Input records:
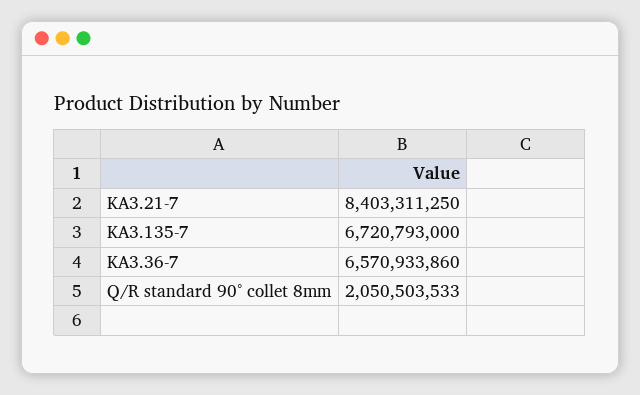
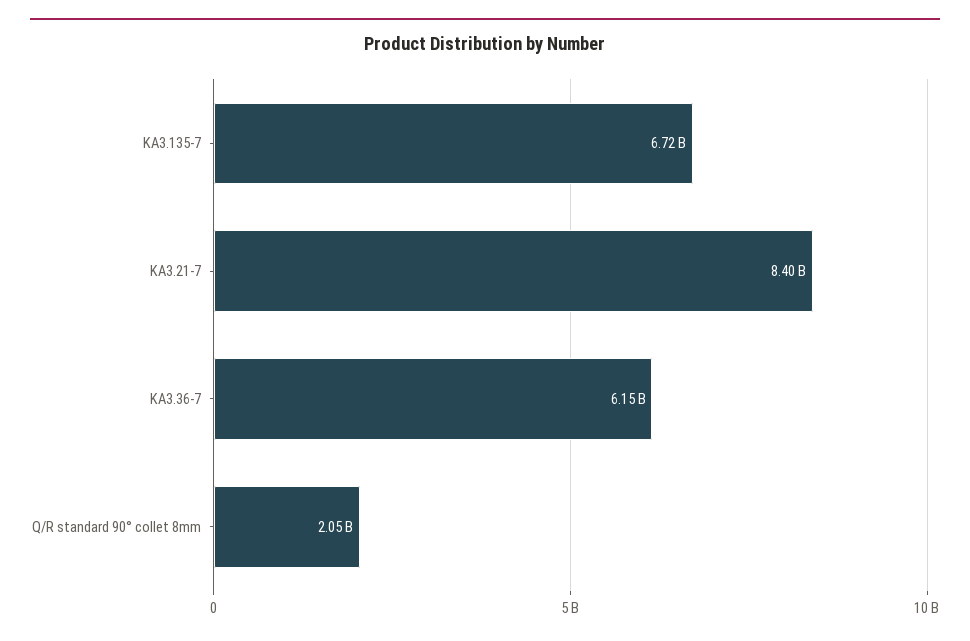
  {
    "KA3.21-7": 8403311250,
    "KA3.135-7": 6720793000,
-   "KA3.36-7": 6570933860,
+   "KA3.36-7": 6150000000,
    "Q/R standard 90° collet 8mm": 2050503533
  }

Aim of the exercise: Print the material again, unchanged, without its pictures.

Answer to the exercise:
  {
    "KA3.21-7": 8403311250,
    "KA3.135-7": 6720793000,
-   "KA3.36-7": 6570933860,
+   "KA3.36-7": 6150000000,
    "Q/R standard 90° collet 8mm": 2050503533
  }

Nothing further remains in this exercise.